Bonnie & Clyde

Let's start with the fact that I've never met a Frank Wildhorn musical I liked. Jekyll & Hyde is a mess of cliches, amateurish lyrics, silly direction, and nice pop music that can't do the job of good theatre music. Sure, there are some decent pop anthems in there, good music to skate to, but they're lousy theatre songs. The Scarlet Pimpernel is marginally better, only because it doesn't take itself too seriously, so its flaws are more forgivable. And let's just skip The Civil War -- one of only two musicals I've ever walked out on in my entire life.

Mom always said, if you can't say something nice...

All that said, I bought a ticket to Wildhorn's Bonnie & Clyde with some understandable trepidation. For $136.50, I want to be fucking impressed.

And holy shit, what do you know, I was!

Bonnie & Clyde has an excellent, dark, emotional book by Ivan Menchell (his first Broadway musical), interesting, dramatic, evocative lyrics by Don Black (who also did Song and Dance), and jazzy, aggressive, high-energy music -- nothing like the sometimes bland, often interchangeable pop tunes Wildhorn has burdened his other shows with. There's not a clunker anywhere in this score.



And the set is one of those "trick sets" Broadway loves that, for once, never becomes the star of the show and never gets in the way of the storytelling, with almost the whole set in rough-hewn wood -- exactly right for the period and the subject matter -- three large sliding panels that are used really effectively, and period projections that continually remind us that this is a real story, that these people were real, that these things -- these murders -- actually happened. The richly suggestive set seems minimalist, but it's actually fairly complex, with hidden trap doors, various ramps and such, all enhanced with some really cool lighting effects and projections that work beautifully with the wooden panels.

And there's gore -- lots of it, not just blood, but late in the show, one character's face half shot off. In fact, the first moments of the show assault us with deafening machine gun fire and a tableau of the doomed couple's assassination in their car. It announces the intensity of the show brilliantly.

This is an adult show about murderers, they're telling us, even if they are very charming murderers...

And then there's the cast -- Laura Osnes and Jeremy Jordan are just amazing in the leads, not just vocal powerhouses, but also sexy, scary, vulnerable, passionate, damaged, and so in love. Sure, the show romanticizes them to some degree -- I don't know who could tell this story without doing that, at least a little -- but it also doesn't shy away from their savage killing spree. And really, the entire cast is just as pitch perfect and just as fully committed to every moment. And Jeff Calhoun's direction is a study in restraint and the power of the tableau, without a misstep anywhere. It's a real joy to watch actors that good having that much fun.
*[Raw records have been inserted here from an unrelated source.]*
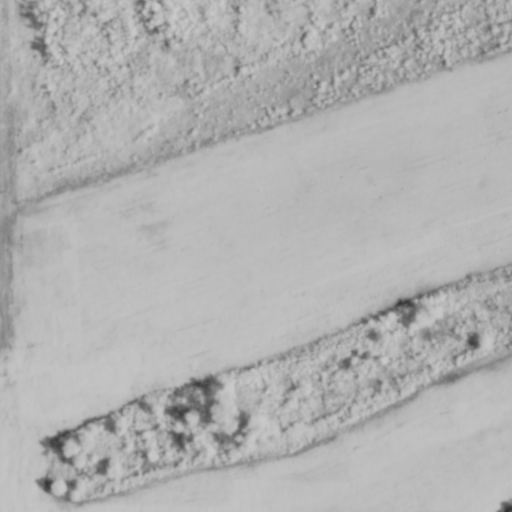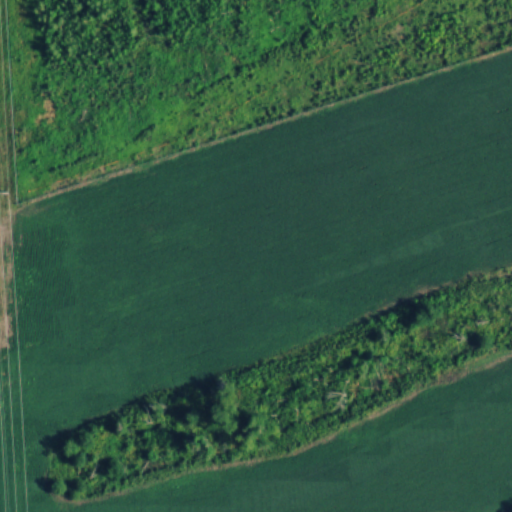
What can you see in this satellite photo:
power tower: (1, 192)
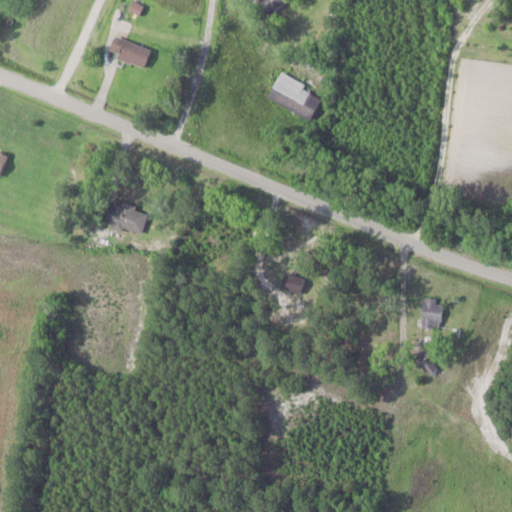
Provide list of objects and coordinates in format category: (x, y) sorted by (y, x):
road: (79, 50)
building: (128, 51)
road: (196, 73)
building: (295, 95)
road: (444, 118)
building: (2, 160)
road: (255, 178)
building: (125, 217)
building: (431, 312)
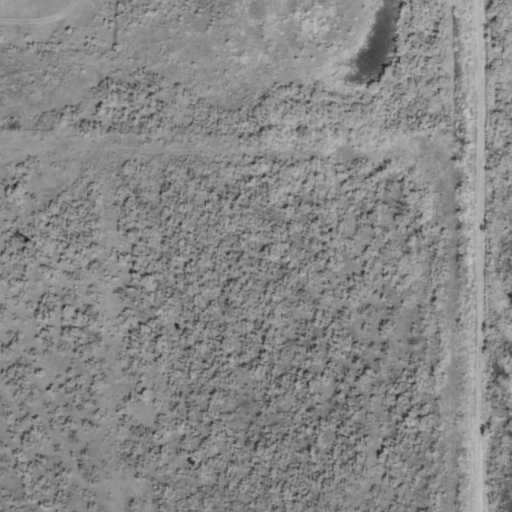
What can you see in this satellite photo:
road: (467, 256)
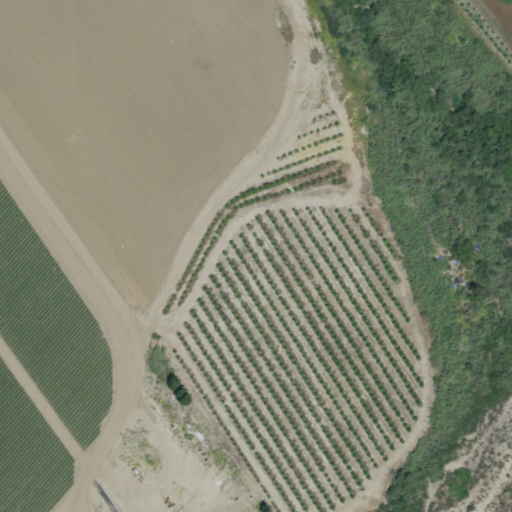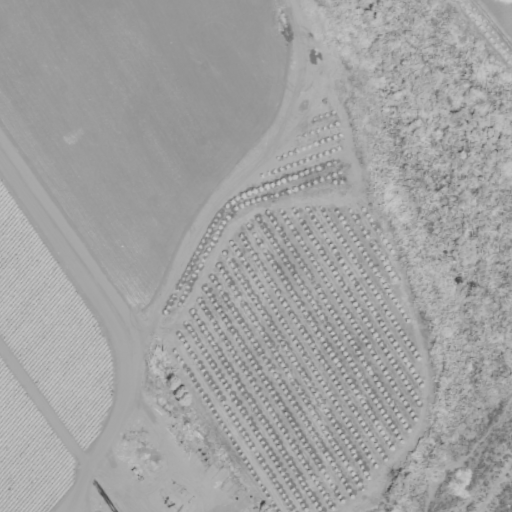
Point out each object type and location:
crop: (161, 260)
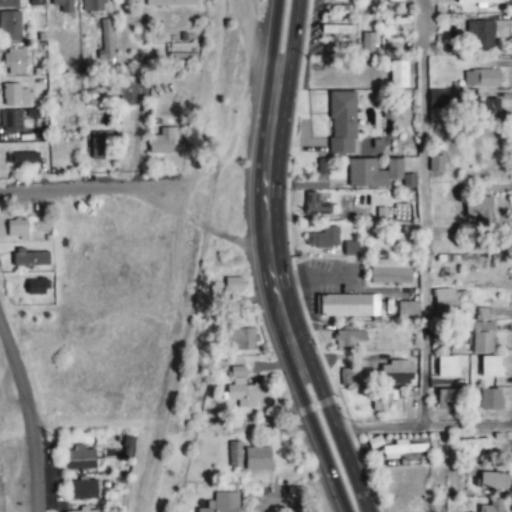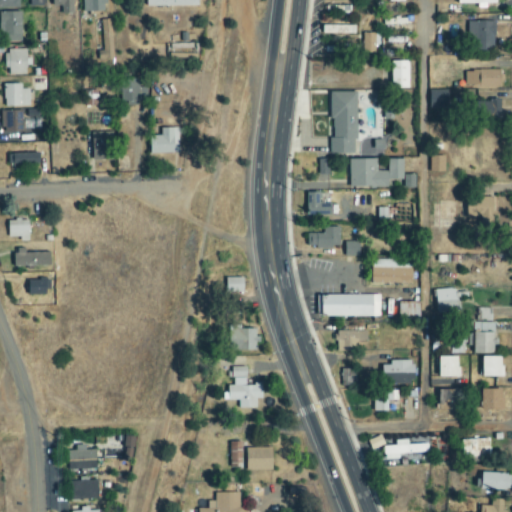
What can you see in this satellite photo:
building: (170, 3)
building: (474, 3)
building: (8, 4)
building: (92, 5)
building: (62, 6)
building: (10, 27)
road: (272, 36)
road: (291, 37)
building: (479, 37)
building: (369, 44)
building: (15, 62)
building: (399, 75)
building: (482, 79)
building: (131, 92)
building: (14, 96)
building: (437, 100)
building: (487, 111)
building: (20, 122)
building: (342, 123)
building: (163, 142)
building: (101, 146)
building: (22, 159)
building: (436, 164)
building: (322, 168)
building: (372, 174)
building: (408, 182)
road: (88, 190)
building: (318, 204)
building: (479, 209)
road: (264, 223)
road: (201, 225)
building: (16, 230)
building: (323, 239)
building: (350, 249)
railway: (202, 258)
building: (29, 259)
building: (389, 273)
building: (36, 288)
building: (444, 301)
building: (349, 307)
building: (483, 314)
building: (481, 338)
building: (241, 340)
building: (348, 340)
building: (456, 345)
building: (447, 367)
building: (490, 367)
building: (396, 373)
building: (242, 390)
building: (382, 399)
building: (491, 399)
building: (447, 400)
road: (27, 419)
road: (422, 426)
road: (338, 438)
road: (319, 442)
building: (474, 447)
building: (402, 450)
building: (234, 454)
building: (257, 459)
building: (81, 460)
building: (493, 481)
building: (83, 489)
building: (223, 503)
building: (491, 506)
building: (87, 510)
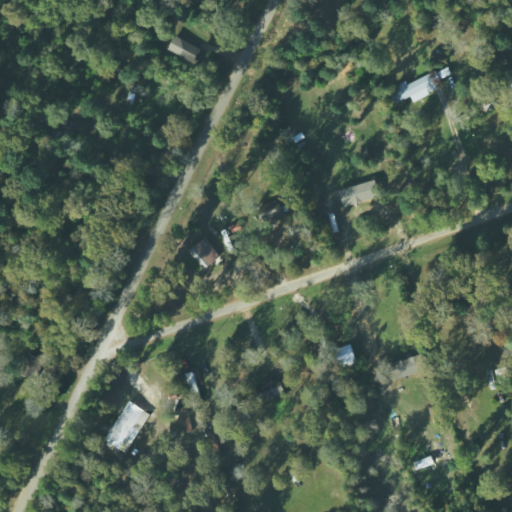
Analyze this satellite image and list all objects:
building: (423, 85)
building: (424, 86)
building: (361, 193)
building: (362, 194)
building: (228, 234)
building: (228, 235)
building: (205, 253)
building: (206, 253)
road: (146, 256)
road: (307, 280)
building: (409, 367)
building: (409, 367)
building: (194, 384)
building: (194, 385)
building: (274, 387)
building: (274, 388)
building: (126, 427)
building: (127, 427)
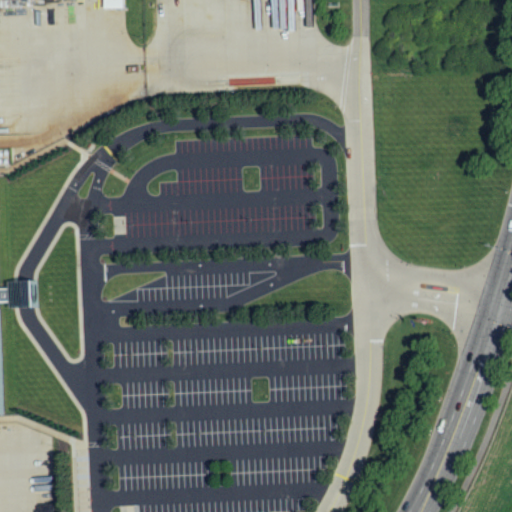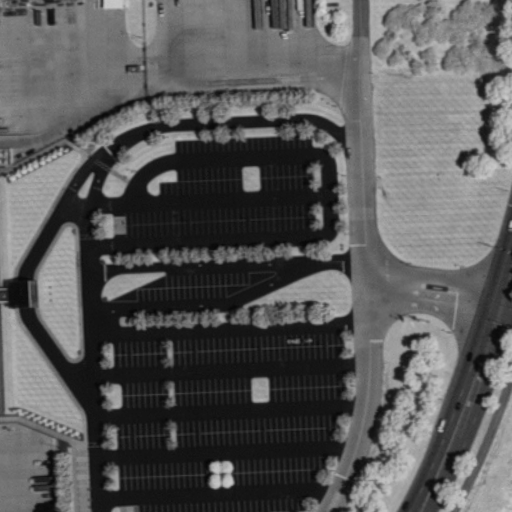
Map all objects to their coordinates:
road: (191, 75)
road: (363, 149)
road: (216, 158)
road: (90, 163)
road: (332, 194)
road: (210, 198)
road: (209, 239)
road: (228, 263)
road: (91, 271)
road: (437, 278)
road: (273, 280)
road: (162, 305)
road: (433, 306)
traffic signals: (500, 310)
flagpole: (417, 322)
flagpole: (427, 322)
building: (4, 323)
building: (6, 324)
parking lot: (226, 326)
road: (229, 327)
road: (231, 369)
road: (471, 393)
road: (365, 408)
road: (230, 410)
road: (486, 444)
road: (228, 451)
road: (97, 464)
road: (2, 477)
road: (221, 492)
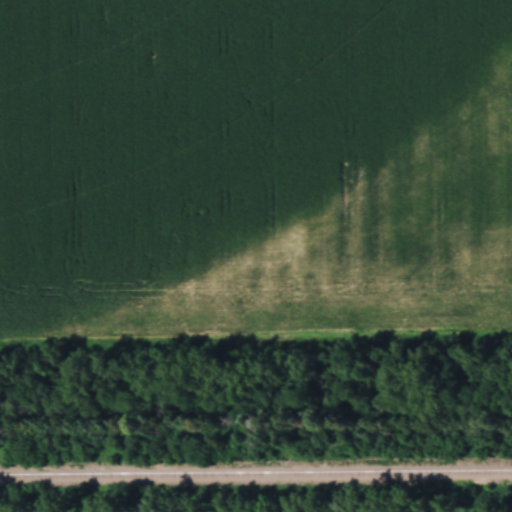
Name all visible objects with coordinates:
railway: (256, 474)
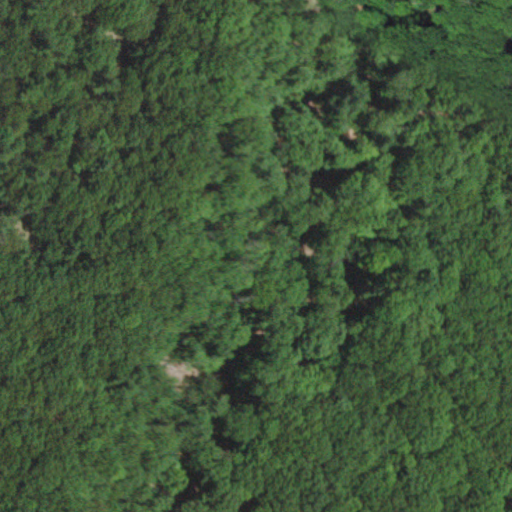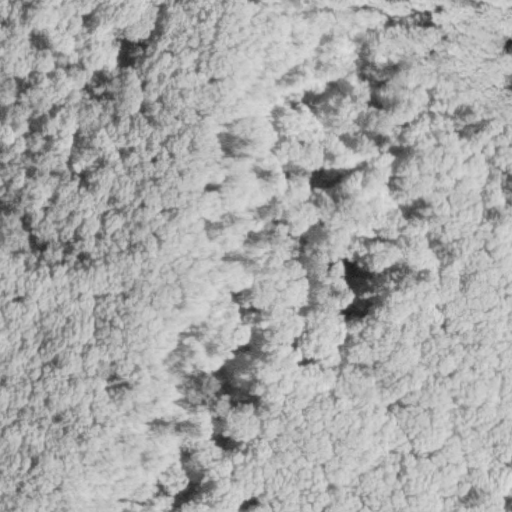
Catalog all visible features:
park: (256, 256)
road: (144, 263)
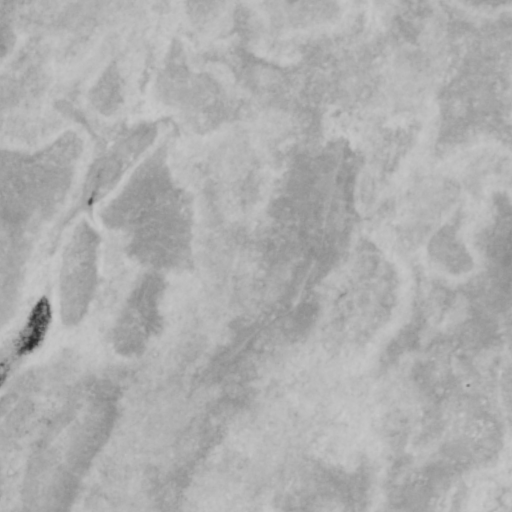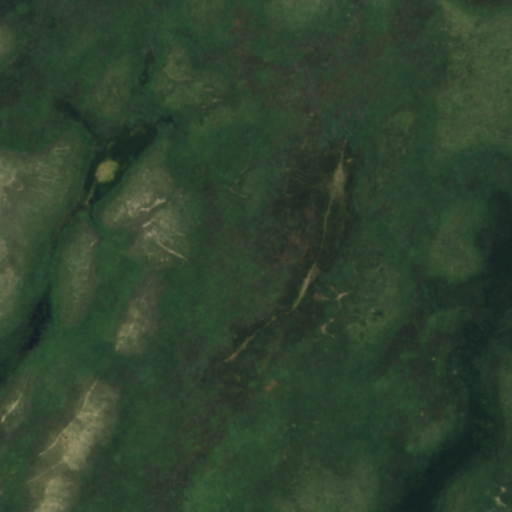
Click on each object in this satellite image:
crop: (256, 256)
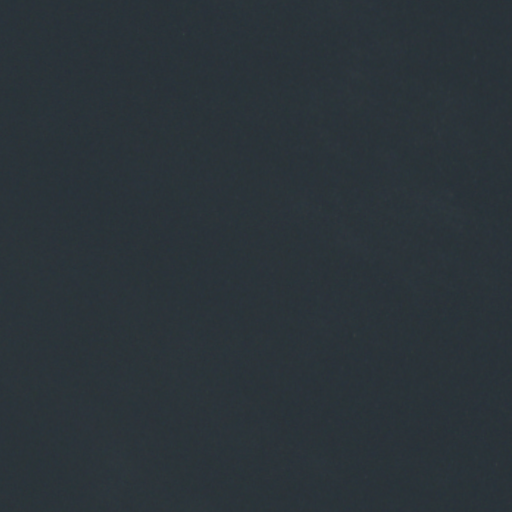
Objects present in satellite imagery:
river: (139, 217)
river: (110, 473)
river: (156, 473)
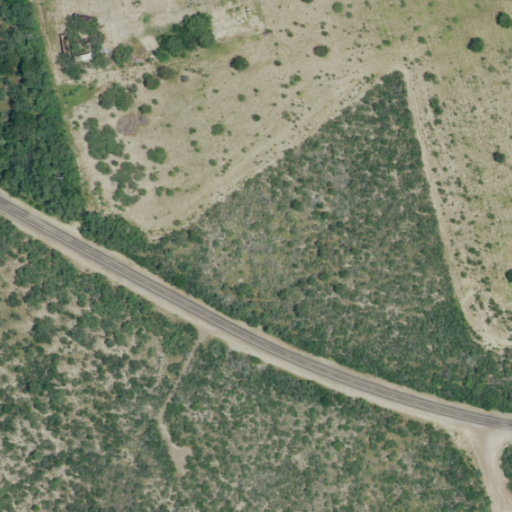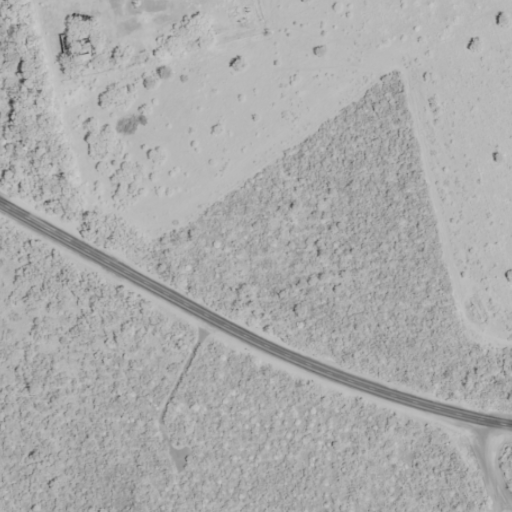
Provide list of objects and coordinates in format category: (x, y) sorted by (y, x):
road: (233, 329)
road: (497, 424)
road: (470, 467)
I would be remiss if I didn't mention that St. Louis' own John McDaniel is the conductor, music director, and orchestrator -- and god, are those orchestrations exciting!

And on another interesting note, at intermission I heard some really pretentious theatre people in front of me putting the show down in the most condescending terms. And as I eavesdropped, I realized one of them was the director of The Book of Mormon, and it took all my self-control not to lean forward and suggest to him that this was a more interesting, more adult, better crafted show than Mormon, which sounds like it was written by a creepy twelve-year-old with Tourette's... I'm just sayin'...

I never thought I'd be saying I loved a Frank Wildhorn musical, but god help me, I do. I guess that just goes to prove, the theatre is a never-ending parade of surprises. Maybe that's why I love it so much.

Long Live the Musical!
Scott

P.S. See also my thoughts on Follies, Lysistrata JonesThe Blue Flower, and Rent.

P.P.S. A few weeks after I originally posted this, I was able to arrange an interview with John McDaniel about Bonnie & Clyde, for a local radio show I co-host, Break a Leg: Theatre in St. Louis and Beyond. You can listen to the interview on the KDHX website.

2 comments:

Kristine Kulage | November 21, 2011 at 8:04 PM

Yes! Welcome to the Wildhorn camp! Can't wait to see this one.

Unknown | August 23, 2014 at 12:06 AM

You seem even more passionate about this show that I am! So thankful this show will finally be in my state so I can see it!